Houston’s housing market performed reasonably well in 2023, despite declining sales every month throughout the year.
After disappointing sales expectations throughout the pandemic, the market seized on 2023 as a time for normalization when it quickly became clear that people needed housing just as much as they did before the global crisis. As we enter the final weeks of the year, housing inventory has significantly improved and prices are under control. Both of these factors have reached alarming extremes during the pandemic, with housing prices exceeding what many can afford, limiting housing options and leaving many prospective homebuyers unsure. Ta.
A major challenge for real estate in Houston and across the country right now is mortgage interest rates, which have recently risen to their highest levels in nearly 20 years. After starting 2023 at 6.48%, the average 30-year fixed-rate mortgage rose to a new 2023 high of 7.79% in the week ending Oct. 26, according to Freddie Mac. This is the highest level since November 2000.
This upward trend is not only hindering home sales, but also driving prospective home buyers into the rental market, buying rental homes that offer the look and feel of homeownership until mortgage rates drop, and remortgaging them again. This increases the possibility of considering. buying a house.

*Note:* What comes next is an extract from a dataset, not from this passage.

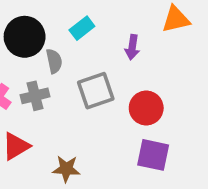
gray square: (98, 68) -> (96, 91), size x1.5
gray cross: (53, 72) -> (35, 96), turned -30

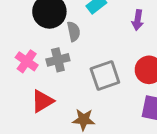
gray square: (96, 91) -> (105, 76), moved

That’s when I tell reporters and customers who ask me what’s going to happen that, unfortunately, I don’t have a crystal ball, so I have no idea what’s going to happen with mortgage rates. That will depend on the Fed’s actions to take the steps it deems necessary to curb inflation.
One positive news in HAR’s latest October housing report was that home sales across Greater Houston were down just 3.4%, the lowest monthly decline this year. Second, the number of months of housing supply rose to 3.6 months, the highest level since November 2019. Second, pricing continued to ease, with the average price rising just 0.4% to $403,556, but the median price falling 0.9% to $327,000. These numbers are well below the all-time highs of $438,350 (average) in May 2022 and $354,000 (median) in June 2022.
Another bright spot in the Houston housing market in October was a 21.3% increase in sales of homes priced at $1 million or more, or considered upscale. That followed months of declining sales across all price points. Bright spots are always welcome. With that in mind, let’s return to the leasing market, which has seen solid consumer interest year-round.
Rental prices for single-family homes rose 4.3% in October compared to the same month last year, with the average rental price rising 2.2% to $2,231. The number of new listings for single-family rental properties increased by 9.8%, providing ample supply of housing to meet stable demand.
It’s worth noting that when HAR publishes monthly housing reports (most of which are published in Houston Agent Magazine), we cover a vast area that encroaches on the Houston metropolitan market. There is no specific mention of regions that are doing well or facing challenges. That’s why we emphasize that real estate is local. This means that despite the broad strokes of our report, each region has its own sales trends. That’s why we encourage all consumers to use the services of a real estate agent with expertise in the markets they serve when buying, selling, or renting a home.
We hope everyone has a great holiday season and that 2024 is an even better year for Houston housing.
Kathy Treviño will become the 2023 President of the Houston Association of Realtors.